4.2.3. Zusammenfassend ergibt sich, daß die Berufungswerberin mit ihrem Einwand gegen die Verhängung der Höchststrafe im Recht ist. Tatsächlich ist nichts hervorgekommen, was die Bestrafung der Berufungswerberin mit der Obergrenze der materiellrechtlich angedrohten Geldstrafe vor den objektiven und subjektiven Kriterien des hier anzuwendenden § 19 VStG rechtfertigen könnte. Daß dieser Höchststrafsatz in einem aus dem Jahr 1967 stammenden Landesgesetz im Vergleich zu den Strafsätzen in jüngeren und jüngsten Landesgesetzen aus heutiger Sicht möglicherweise als sehr gering erscheinen mag, kann im vorliegenden Fall für sich allein selbstverständlich die Verhängung der Höchststrafe nicht rechtfertigen. Dennoch ist nicht zu übersehen, daß derart niedrige Strafobergrenzen in der heutigen Zeit angesichts der stürmischen Entwicklung im Campingwesen wohl kaum spezialpräventive und schon gar nicht generalpräventive Wirkungen zu entfalten vermag. Die Berufungswerberin ist freilich im Sinne einer in ihrem Interesse gelegenen, wohlverstandenen Information auf andere Möglichkeiten der Campingplatzbehörde, die dieser vor allem gemäß § 9 Abs. 3 des O.ö. Campingplatzgesetzes an die Hand gegeben sind, hinzuweisen.
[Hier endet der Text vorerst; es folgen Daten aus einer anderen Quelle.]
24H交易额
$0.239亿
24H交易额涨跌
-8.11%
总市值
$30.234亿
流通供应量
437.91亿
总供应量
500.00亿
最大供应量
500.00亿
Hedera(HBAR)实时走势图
Die nunmehr - ohne daß gemäß § 51e Abs.2 VStG eine öffentliche mündliche Verhandlung anzuberaumen gewesen wäre - verhängte Strafe erfüllt nach Überzeugung des unabhängigen Verwaltungssenates die Strafzwecke maßgerecht; ihre Bezahlung ist der Berufungswerberin im Hinblick auf die aktenkundigen Einkommens-, Vermögens- und Familienverhältnisse ohne Beeinträchtigung ihrer Sorgepflichten zuzumuten. Eine weitere Herabsetzung konnte deswegen nicht erfolgen, weil die einschlägige Vorstrafe immerhin erst Anfang dieses Jahres rechtskräftig verhängt worden ist. Die Ersatzfreiheitsstrafe war deswegen herabzusetzen, um das Verhältnis zwischen ihr und der nun geminderten Geldstrafe zu wahren.

Zu II.:

Der Ausspruch über die Beiträge zu den Verfahrenskosten hat seinen Grund in den angeführten Gesetzesbestimmungen.

Rechtsmittelbelehrung:

Gegen diesen Bescheid ist eine weitere Berufung unzulässig.

Hinweis:

Gegen diesen Bescheid kann innerhalb von sechs Wochen ab seiner Zustellung eine schriftliche Beschwerde an den Verwaltungsgerichtshof oder an den Verfassungsgerichtshof erhoben werden. Sie muß von einem Rechtsanwalt unterschrieben sein.